▸ DOCUMENTO DI ORIGINE

In questo contesto, venerdì 31 gennaio, Hemetti capo delle Rsf, seduto dietro un tavolo e abbigliato in divisa militare, in un raro video, ha promesso di cacciare l’esercito dalla capitale, riconoscendo indirettamente di avere subito una sconfitta e affermando di avere espulso da Khartoum una volta le forze regolari e che saranno nuovamente cacciate. In realtà la carestia che attanaglia il Sudan si colloca nella più grande crisi umanitaria mai registrata. Le città come i campi profughi annotano quotidiani decessi di adolescenti e soprattutto donne. El-Fasher, la capitale del Nord Darfur, nel Sudan sud-occidentale, è dal maggio 2024 assediata dai paramilitari delle Rsf. Qui si celebrano i drammi familiari più cruenti. Le milizie, opprimono anche con l’utilizzo della carestia. Tuttavia il governo nega l’esistenza del flagello, anche se nell’enorme campo profughi di Zamzam, allestito nel 2004 e che ospita anche un milione di disperati, alcune agenzie delle Nazioni unite hanno dichiarato la crisi umanitaria.

▸ MATERIALE RACCOLTO
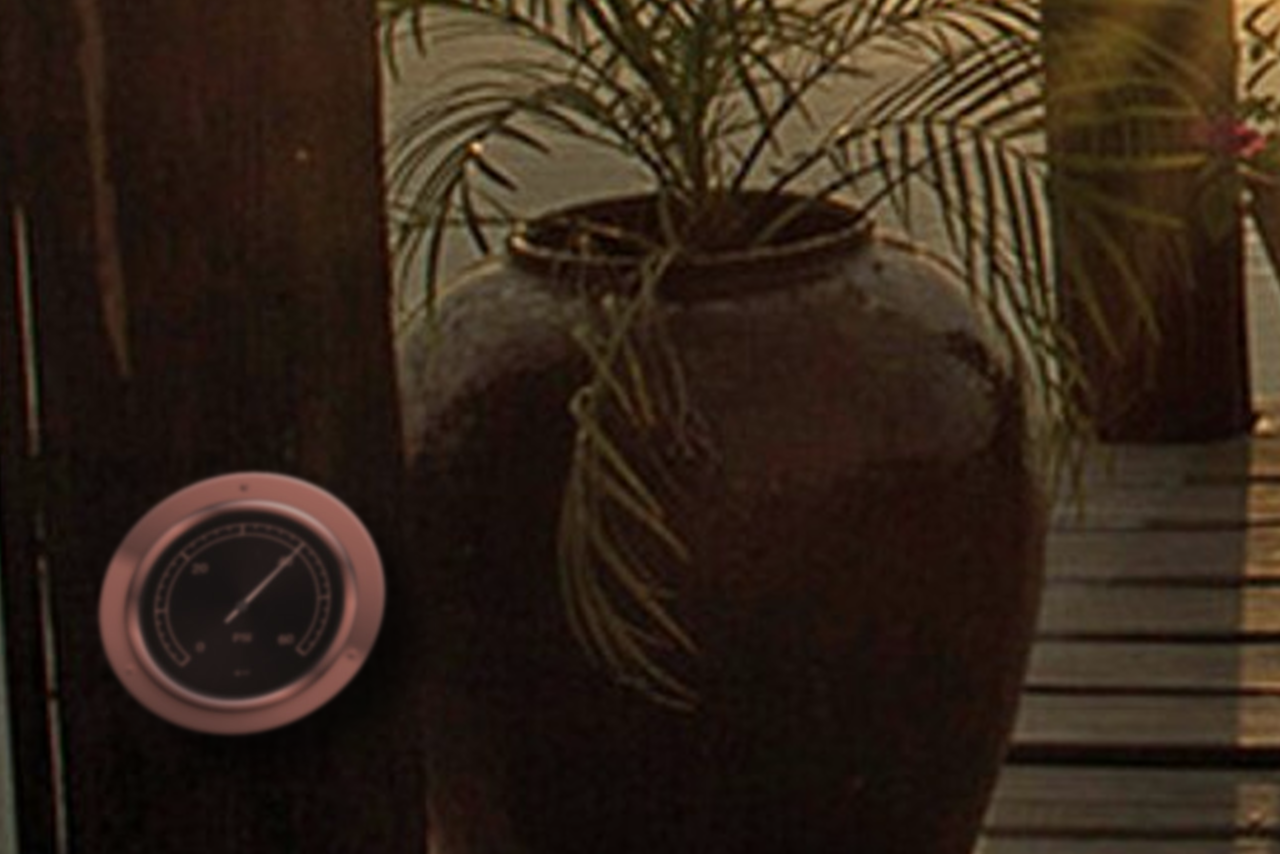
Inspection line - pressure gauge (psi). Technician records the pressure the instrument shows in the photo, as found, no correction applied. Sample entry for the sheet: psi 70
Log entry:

▸ CONSEGNA
Per favore, prosegui il testo sulla guerra e la carestia in Sudan dopo la sua ultima frase.

▸ RISPOSTA ALLA CONSEGNA
Le testimonianze locali riferiscono che nel campo profughi di Zamzam, le madri piangono i decessi dei propri figli per fame, la debolezza che attanaglia i bambini è tale che non riescono a stare in piedi, le famiglie si passano tra loro ciotole con residui alimentari e si abbeverano da una cisterna di acqua piovana. Il coordinatore del campo afferma di aver ricevuto a settembre 2024 l’ultimo carico alimentare. Oltre alle difficoltà nel raggiungere i campi profughi a causa della guerra in corso, si aggiungono i pericoli derivanti dai numerosi posti di blocco dislocati lungo le strade e saccheggi da parte dei gruppi armati. I rifiuti, altro fattore di profondo degrado, bloccano l’accesso a strade che conducono verso questi accampamenti di disperati. Il Sudan soffre di una crisi globale ed a livelli assoluti, ma che resta comunque ai margini dell’informazione.